ASSIGNED TASK> Look below for the line containing "position:absolute; left:0; right:0;"; from there, print each line exactly up to and including the line containing "margin-top:16px; height:437px; overflow:hidden;", and stop.

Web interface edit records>
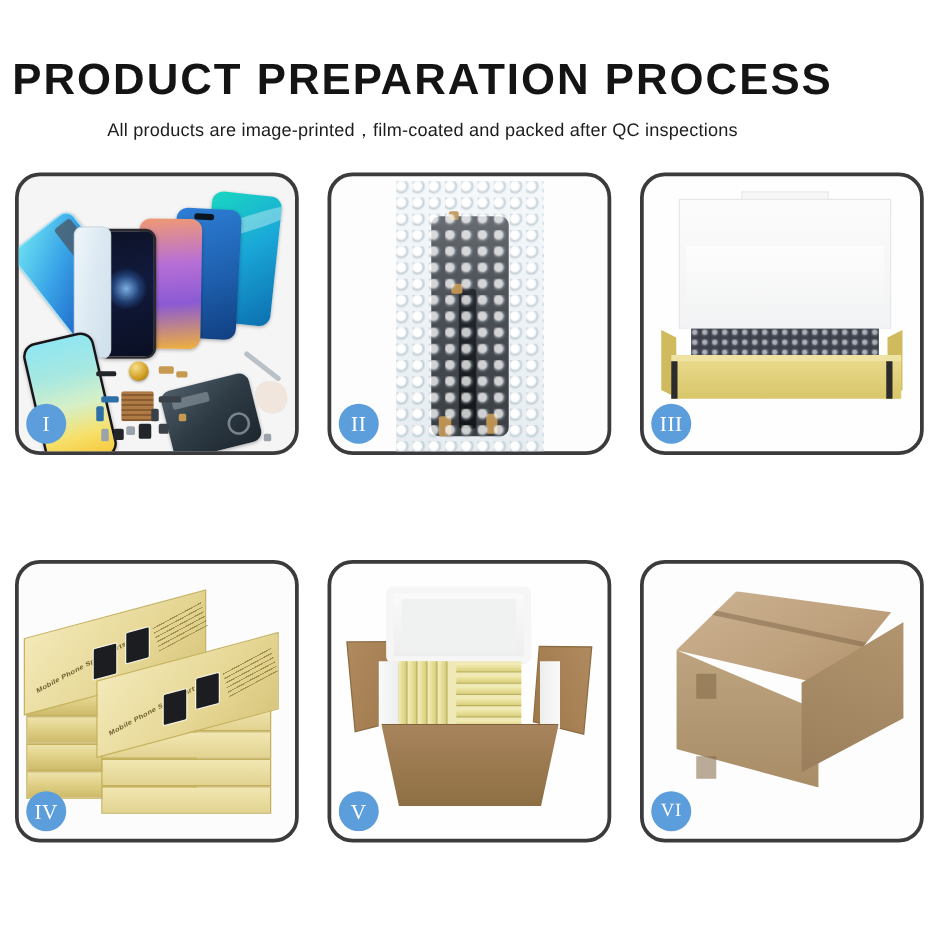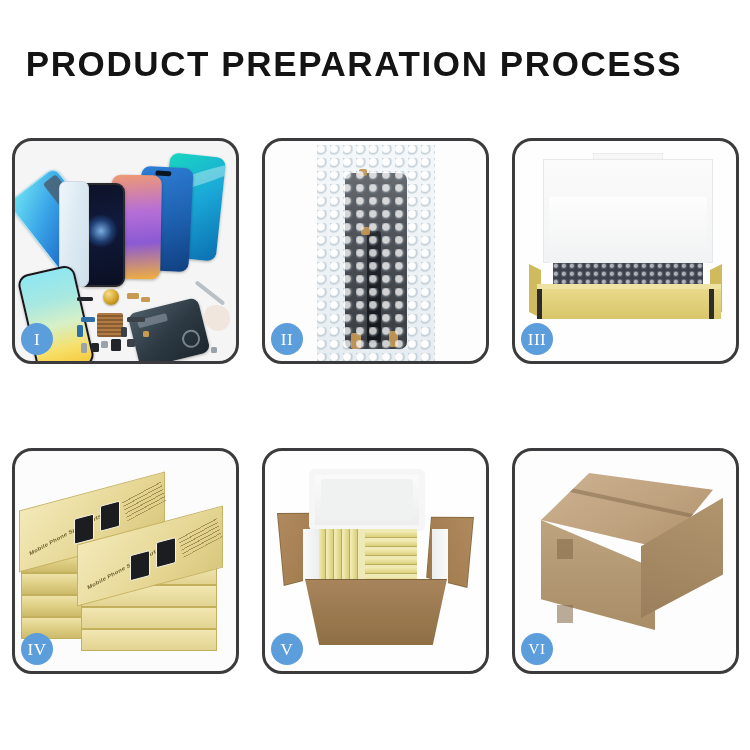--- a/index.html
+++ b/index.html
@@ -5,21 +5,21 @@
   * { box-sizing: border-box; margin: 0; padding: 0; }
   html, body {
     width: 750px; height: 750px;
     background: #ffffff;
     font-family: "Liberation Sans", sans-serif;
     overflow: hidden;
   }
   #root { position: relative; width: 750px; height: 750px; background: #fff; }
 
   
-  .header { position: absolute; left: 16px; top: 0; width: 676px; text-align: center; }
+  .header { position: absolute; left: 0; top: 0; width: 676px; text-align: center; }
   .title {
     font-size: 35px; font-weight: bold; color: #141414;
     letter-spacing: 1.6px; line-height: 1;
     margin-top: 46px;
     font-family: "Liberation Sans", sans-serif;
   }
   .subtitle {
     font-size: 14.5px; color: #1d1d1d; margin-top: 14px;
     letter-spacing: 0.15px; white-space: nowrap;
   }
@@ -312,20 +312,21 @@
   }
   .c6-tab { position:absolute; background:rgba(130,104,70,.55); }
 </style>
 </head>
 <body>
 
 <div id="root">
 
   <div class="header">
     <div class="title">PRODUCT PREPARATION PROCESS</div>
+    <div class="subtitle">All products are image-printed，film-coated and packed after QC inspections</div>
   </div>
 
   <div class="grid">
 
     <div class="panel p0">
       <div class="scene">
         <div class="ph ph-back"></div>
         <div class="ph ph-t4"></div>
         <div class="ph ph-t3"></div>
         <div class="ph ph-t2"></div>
* * *
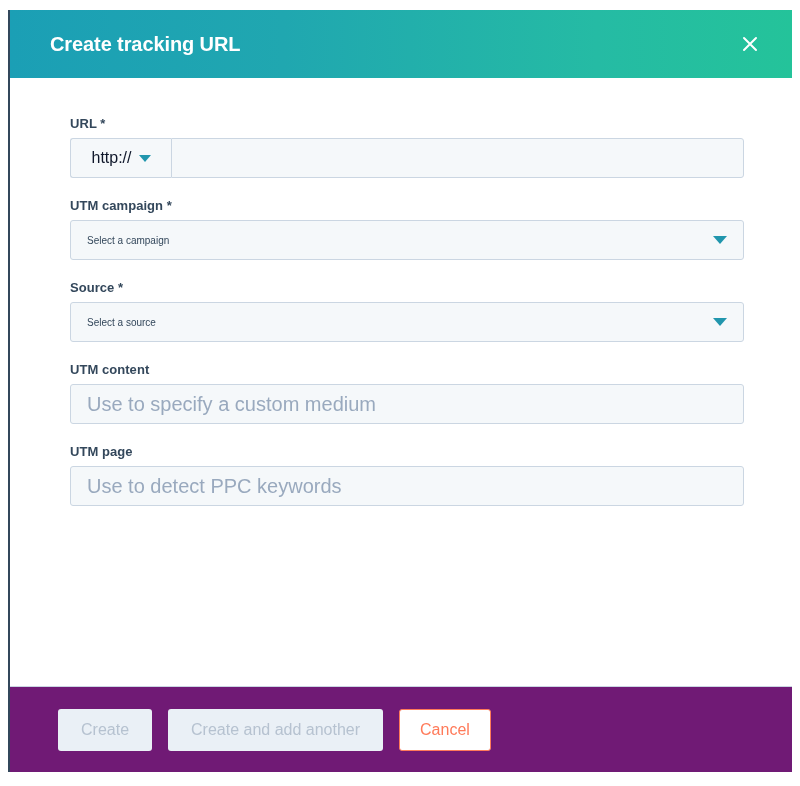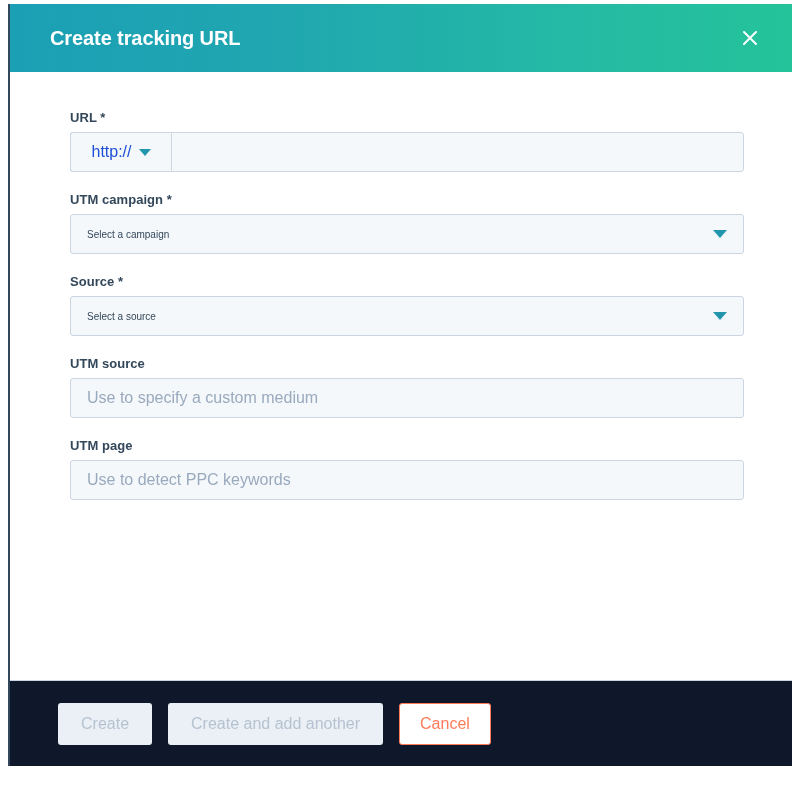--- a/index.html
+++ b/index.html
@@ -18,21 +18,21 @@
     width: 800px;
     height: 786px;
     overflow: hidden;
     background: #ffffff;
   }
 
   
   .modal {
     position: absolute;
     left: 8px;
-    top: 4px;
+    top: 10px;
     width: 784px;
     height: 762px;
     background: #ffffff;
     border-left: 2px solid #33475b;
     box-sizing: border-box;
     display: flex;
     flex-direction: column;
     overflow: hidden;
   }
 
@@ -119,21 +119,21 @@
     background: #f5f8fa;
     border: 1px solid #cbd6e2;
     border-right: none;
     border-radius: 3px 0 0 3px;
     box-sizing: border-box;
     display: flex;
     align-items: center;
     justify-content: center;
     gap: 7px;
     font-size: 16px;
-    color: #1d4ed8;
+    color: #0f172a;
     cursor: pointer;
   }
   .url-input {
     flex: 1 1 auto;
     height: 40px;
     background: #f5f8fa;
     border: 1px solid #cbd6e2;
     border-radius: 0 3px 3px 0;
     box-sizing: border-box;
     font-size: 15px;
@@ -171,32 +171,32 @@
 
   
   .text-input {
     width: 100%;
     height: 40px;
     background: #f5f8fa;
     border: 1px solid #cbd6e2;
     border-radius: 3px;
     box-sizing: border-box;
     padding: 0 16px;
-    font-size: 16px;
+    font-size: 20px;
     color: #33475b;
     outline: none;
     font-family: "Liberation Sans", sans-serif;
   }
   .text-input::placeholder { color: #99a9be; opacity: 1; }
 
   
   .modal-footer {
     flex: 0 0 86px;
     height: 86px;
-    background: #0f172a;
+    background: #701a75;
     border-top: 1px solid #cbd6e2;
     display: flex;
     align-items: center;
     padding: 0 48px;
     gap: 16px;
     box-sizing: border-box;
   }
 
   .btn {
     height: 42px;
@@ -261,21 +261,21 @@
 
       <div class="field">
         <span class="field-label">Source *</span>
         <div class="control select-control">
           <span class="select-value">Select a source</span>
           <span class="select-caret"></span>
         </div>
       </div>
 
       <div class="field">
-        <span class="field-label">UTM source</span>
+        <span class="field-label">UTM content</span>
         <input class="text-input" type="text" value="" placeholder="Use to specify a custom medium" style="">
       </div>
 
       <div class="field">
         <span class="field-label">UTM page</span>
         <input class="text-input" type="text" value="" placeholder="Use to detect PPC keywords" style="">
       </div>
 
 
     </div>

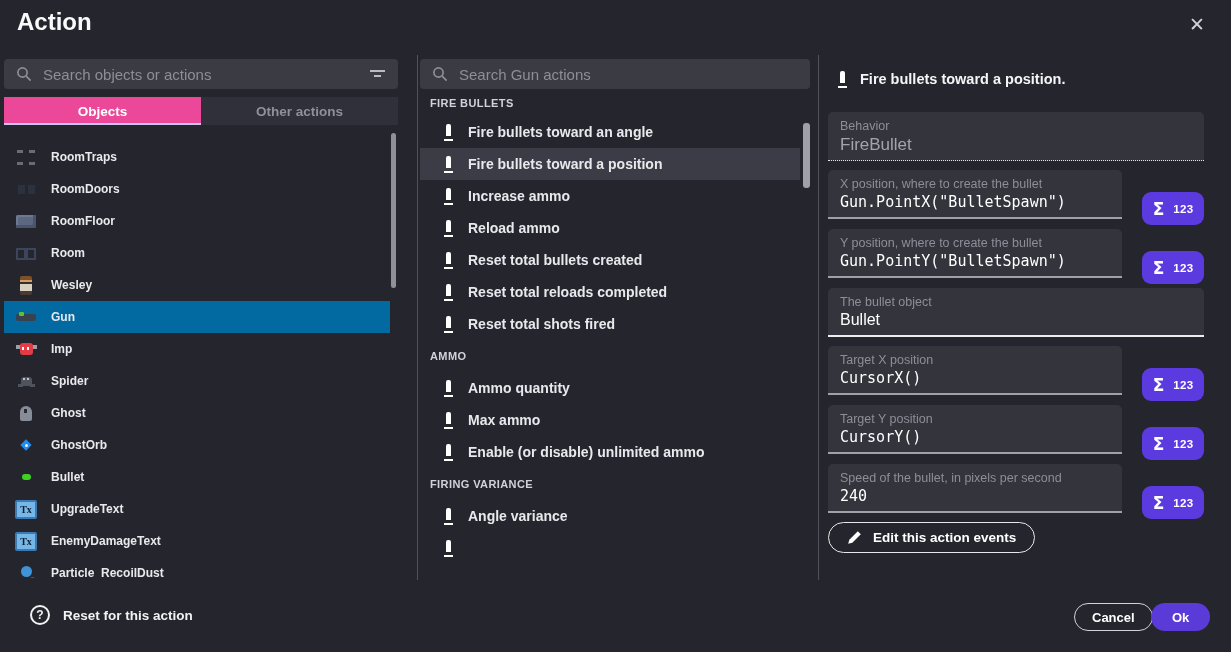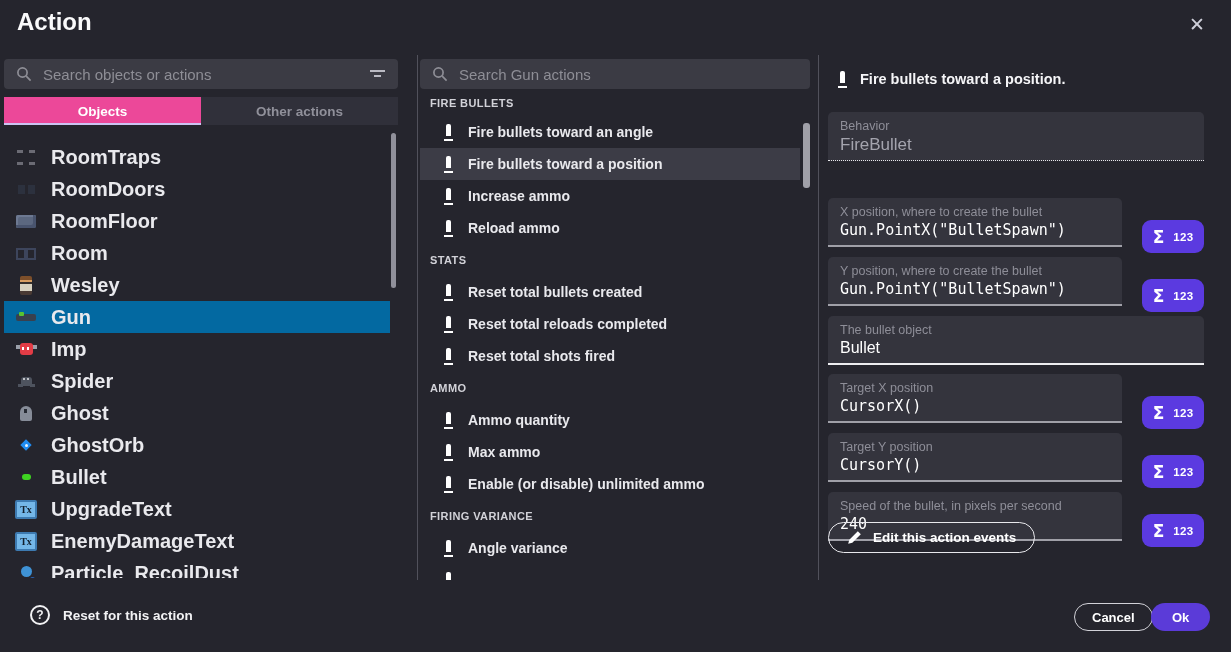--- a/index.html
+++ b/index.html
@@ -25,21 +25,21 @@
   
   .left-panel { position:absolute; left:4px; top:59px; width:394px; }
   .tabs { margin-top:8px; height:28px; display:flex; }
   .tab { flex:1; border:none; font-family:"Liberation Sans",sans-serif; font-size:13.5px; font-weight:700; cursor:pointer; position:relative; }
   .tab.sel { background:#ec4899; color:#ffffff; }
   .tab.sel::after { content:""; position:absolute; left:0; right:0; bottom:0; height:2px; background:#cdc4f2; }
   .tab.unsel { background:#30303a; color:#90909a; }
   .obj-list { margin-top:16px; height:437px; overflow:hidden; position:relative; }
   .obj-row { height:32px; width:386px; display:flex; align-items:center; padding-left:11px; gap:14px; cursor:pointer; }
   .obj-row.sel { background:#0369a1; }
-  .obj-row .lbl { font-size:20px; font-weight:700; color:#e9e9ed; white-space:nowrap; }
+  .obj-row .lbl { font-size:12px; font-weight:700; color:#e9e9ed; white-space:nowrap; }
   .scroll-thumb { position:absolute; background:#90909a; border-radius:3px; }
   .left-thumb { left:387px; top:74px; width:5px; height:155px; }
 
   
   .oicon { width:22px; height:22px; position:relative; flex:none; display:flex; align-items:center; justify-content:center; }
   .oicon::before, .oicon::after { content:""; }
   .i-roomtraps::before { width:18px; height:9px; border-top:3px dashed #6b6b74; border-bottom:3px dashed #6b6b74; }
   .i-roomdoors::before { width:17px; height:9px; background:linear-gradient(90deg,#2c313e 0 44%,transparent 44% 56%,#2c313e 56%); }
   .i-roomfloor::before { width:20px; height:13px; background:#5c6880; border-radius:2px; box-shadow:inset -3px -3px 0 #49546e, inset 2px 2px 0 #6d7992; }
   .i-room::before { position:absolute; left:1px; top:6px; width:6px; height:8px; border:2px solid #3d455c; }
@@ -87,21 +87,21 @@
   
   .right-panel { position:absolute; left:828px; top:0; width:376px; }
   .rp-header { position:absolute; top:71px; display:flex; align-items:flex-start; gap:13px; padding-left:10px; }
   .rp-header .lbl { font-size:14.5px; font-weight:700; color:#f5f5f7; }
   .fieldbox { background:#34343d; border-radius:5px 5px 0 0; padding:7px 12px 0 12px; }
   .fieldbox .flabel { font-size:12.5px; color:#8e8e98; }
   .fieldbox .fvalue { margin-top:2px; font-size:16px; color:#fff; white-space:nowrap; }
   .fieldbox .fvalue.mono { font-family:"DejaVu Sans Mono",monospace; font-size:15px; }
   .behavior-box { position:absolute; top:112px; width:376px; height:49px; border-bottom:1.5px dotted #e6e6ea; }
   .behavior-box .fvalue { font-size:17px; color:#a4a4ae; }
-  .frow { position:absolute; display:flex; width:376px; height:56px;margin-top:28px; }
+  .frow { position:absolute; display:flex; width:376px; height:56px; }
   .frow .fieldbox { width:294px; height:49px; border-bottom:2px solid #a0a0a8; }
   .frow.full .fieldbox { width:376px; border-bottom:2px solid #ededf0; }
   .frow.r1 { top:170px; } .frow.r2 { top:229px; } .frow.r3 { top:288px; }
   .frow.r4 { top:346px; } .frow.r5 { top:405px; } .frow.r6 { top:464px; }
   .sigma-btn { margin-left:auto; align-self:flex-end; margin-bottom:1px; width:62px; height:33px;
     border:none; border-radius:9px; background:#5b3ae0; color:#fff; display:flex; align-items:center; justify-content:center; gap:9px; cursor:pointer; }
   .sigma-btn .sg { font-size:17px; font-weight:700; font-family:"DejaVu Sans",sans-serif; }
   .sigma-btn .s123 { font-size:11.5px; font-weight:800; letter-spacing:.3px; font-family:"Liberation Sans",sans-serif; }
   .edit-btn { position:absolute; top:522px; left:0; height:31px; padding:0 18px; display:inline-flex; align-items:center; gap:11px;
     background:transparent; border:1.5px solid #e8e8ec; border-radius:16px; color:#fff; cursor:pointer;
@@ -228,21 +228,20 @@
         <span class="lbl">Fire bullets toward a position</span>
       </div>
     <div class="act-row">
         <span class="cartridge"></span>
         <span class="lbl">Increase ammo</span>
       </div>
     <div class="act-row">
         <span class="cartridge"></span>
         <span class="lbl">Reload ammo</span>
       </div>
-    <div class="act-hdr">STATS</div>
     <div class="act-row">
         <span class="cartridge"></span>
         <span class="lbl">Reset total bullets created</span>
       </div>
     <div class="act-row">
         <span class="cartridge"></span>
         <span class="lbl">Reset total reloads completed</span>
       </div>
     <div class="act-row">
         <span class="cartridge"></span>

SOLUTION TO THE PROBLEM>
   .tab.sel::after { content:""; position:absolute; left:0; right:0; bottom:0; height:2px; background:#cdc4f2; }
   .tab.unsel { background:#30303a; color:#90909a; }
   .obj-list { margin-top:16px; height:437px; overflow:hidden; position:relative; }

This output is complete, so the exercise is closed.